Ha birde söyleyin dışarıdaki insanlara, az kaldı istedikleri vahşet gelmek üzere!
**** Merhamet diyorum, doğadaki tüm canlılarda sınırsızca bulunan merhamet neden biz insanoğlunda yok?

*** Merak ediyorum, giyotinle olmasa da insanların canını vahşice alan ve buna seyirci kalan milyonlar hala neden kana doymuyor?
**** Aman Tanrım! Gün batmadan öleceğim doğru mu? İdam edilecek kişinin ben olduğum doğru mu? Dışarıdan gelen o boğuk çığlıklar, şimdiden rıhtımlarda neşeyle toplanan o insan kalabalığı, kışlalarda hazırlanan o jandarmalar, siyah cübbeli o rahip, elleri kanlı o adamlar, bütün bunlar benim için mi? Demek burada kımıldayan, soluk alan, tıpkı herhangi bir masa gibi bu masanın yanında oturan, belki de başka bir yerde olması gereken, dokunan hisseden ve giysilerinde hala kıvrımlar oluşan ben öleceğim!

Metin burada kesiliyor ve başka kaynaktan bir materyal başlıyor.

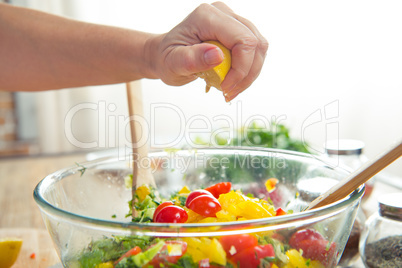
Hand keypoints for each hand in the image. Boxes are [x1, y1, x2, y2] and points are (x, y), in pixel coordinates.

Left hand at [149, 2, 267, 101]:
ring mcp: (231, 20)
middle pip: (255, 43)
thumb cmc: (166, 58)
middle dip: (247, 73)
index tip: (225, 86)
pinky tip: (233, 81)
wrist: (164, 54)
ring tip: (230, 89)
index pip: (242, 40)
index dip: (241, 67)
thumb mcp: (173, 63)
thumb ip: (192, 58)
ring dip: (249, 74)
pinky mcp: (237, 31)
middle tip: (228, 92)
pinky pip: (254, 51)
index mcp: (207, 17)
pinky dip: (247, 70)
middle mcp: (222, 14)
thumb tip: (217, 56)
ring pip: (259, 47)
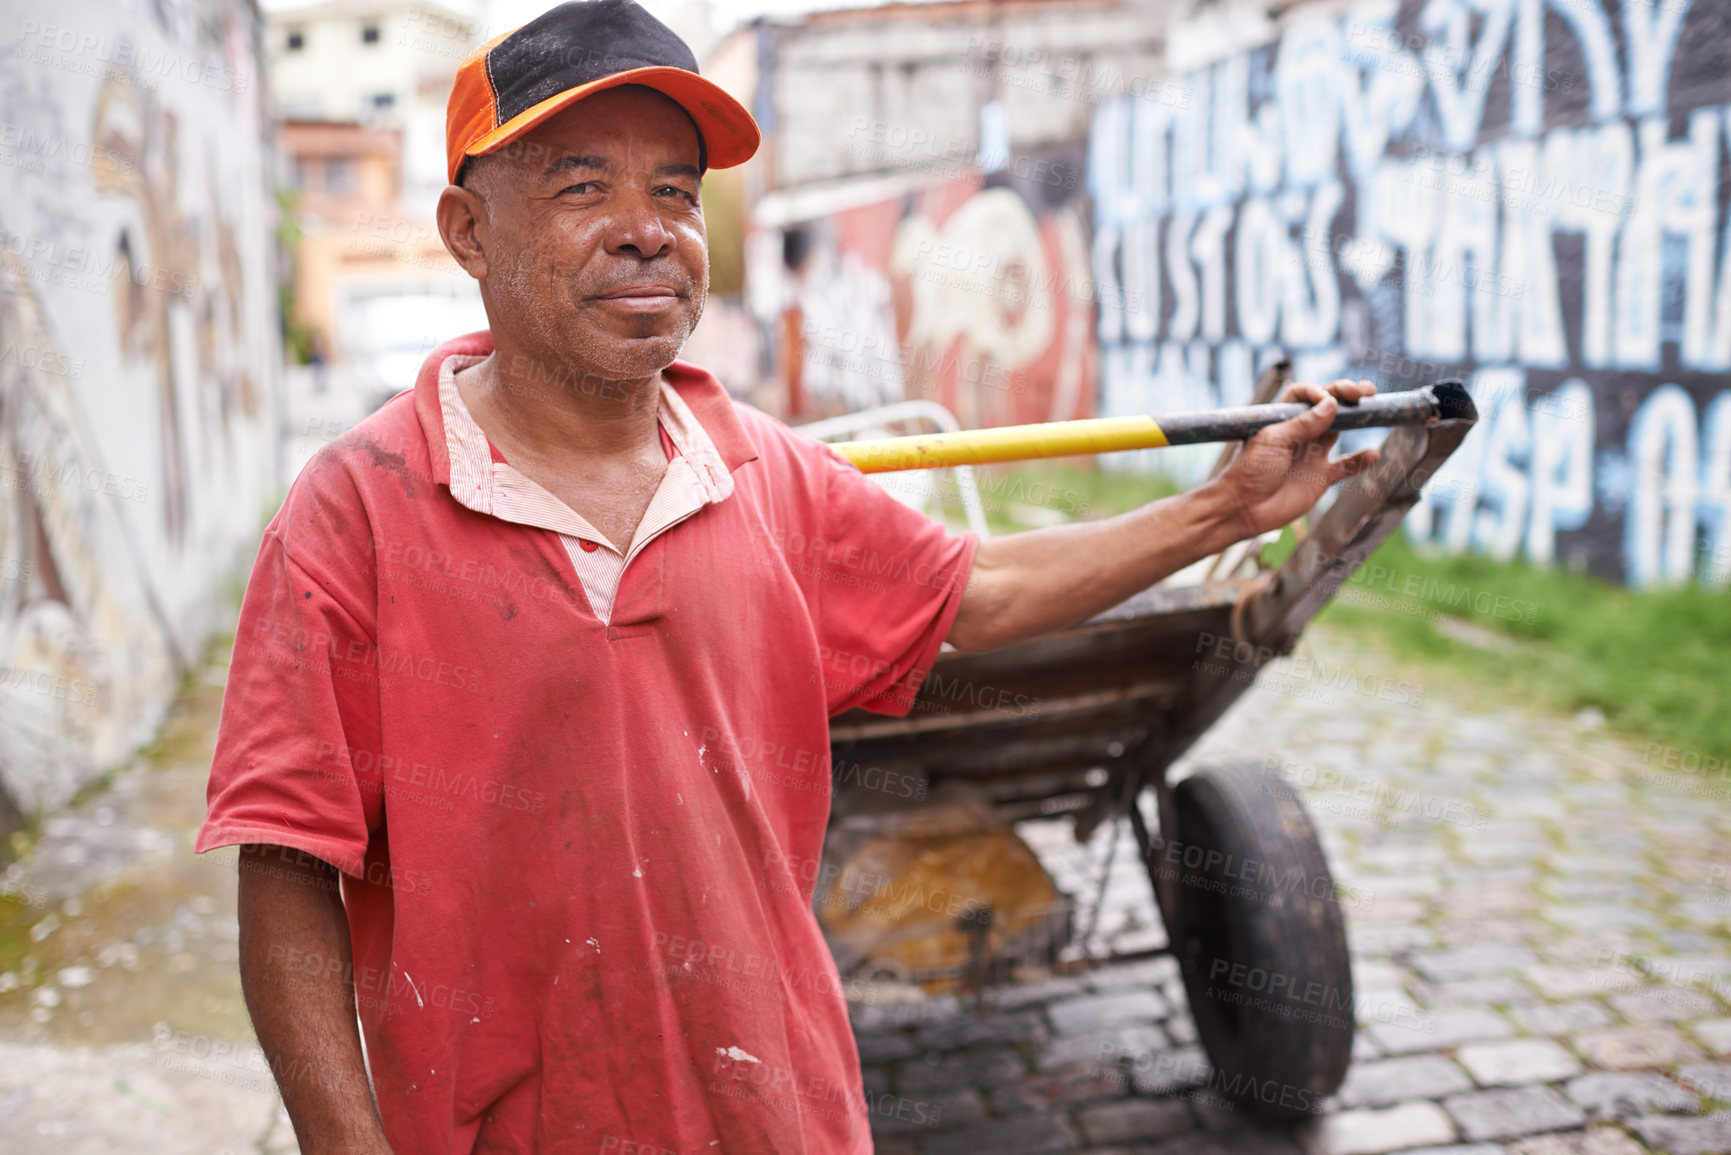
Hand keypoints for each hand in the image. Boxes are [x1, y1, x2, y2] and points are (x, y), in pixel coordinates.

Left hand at [1205, 379, 1380, 541]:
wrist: (1243, 509)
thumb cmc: (1249, 470)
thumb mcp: (1273, 440)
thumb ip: (1303, 423)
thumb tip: (1331, 403)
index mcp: (1282, 420)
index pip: (1304, 395)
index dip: (1318, 392)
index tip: (1329, 398)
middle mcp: (1299, 434)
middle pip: (1327, 408)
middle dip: (1346, 396)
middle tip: (1365, 390)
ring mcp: (1311, 455)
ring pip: (1340, 432)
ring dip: (1357, 420)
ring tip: (1375, 409)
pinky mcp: (1320, 478)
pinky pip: (1346, 466)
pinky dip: (1361, 460)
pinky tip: (1373, 454)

**** Ben arabaya binerken, gri gözlü, yaşlı bir kadın şöyle diyordu: “Bunu forsa gösterilerinden daha çok seviyorum.´´
Arka Kapak:
Bir İdam Mahkûmunun Son Günü, dünya edebiyatının ölümsüzlerinden Victor Hugo´nun (1802-1885) yirmi altı yaşında yazdığı bir gençlik yapıtıdır. Victor Hugo´nun içerik olarak bu romandaki amacı çok yalın, çok açık: İdam cezasının hem trajik, hem de saçma yanını göstermek. Onun büyüklüğünde, onun dehasında bir yazar için böyle bir savı insani ve etik boyutlarıyla sergileyerek kanıtlamak hiç de güç değil. Ama bu romanın büyük önemi başka özelliklerinden kaynaklanıyor. Bu yapıt, birinci tekil kişi ben ile yazılan romanın ilk örneği. Daha önce böyle bir yöntem bilinmiyor. Demek ki bu özelliğiyle bir yol açıcı, bir öncü bu roman. Roman kahramanının da dediği gibi, bir tür zihinsel otopsi olan bu romanda, modern edebiyatın ilk iç monoloğu ile karşılaşıyoruz. Bir İdam Mahkûmunun Son Günü, bir yazınsal yenilik olan Samuel Beckett ve Georges Bataille´ı haber veriyor. Bu da romanın bir başka önemli özelliği. Bataille ve Beckett´i tanıdıktan sonra bu romanı daha iyi kavrıyoruz. İdam Mahkûmunun kendisine ironik bir gözle bir başkası olarak bakışı ise, Victor Hugo´nun Arthur Rimbaud´dan kırk yıl önce ´Ben Bir Başkasıdır´ düşüncesini yaşamış olduğunu gösteriyor.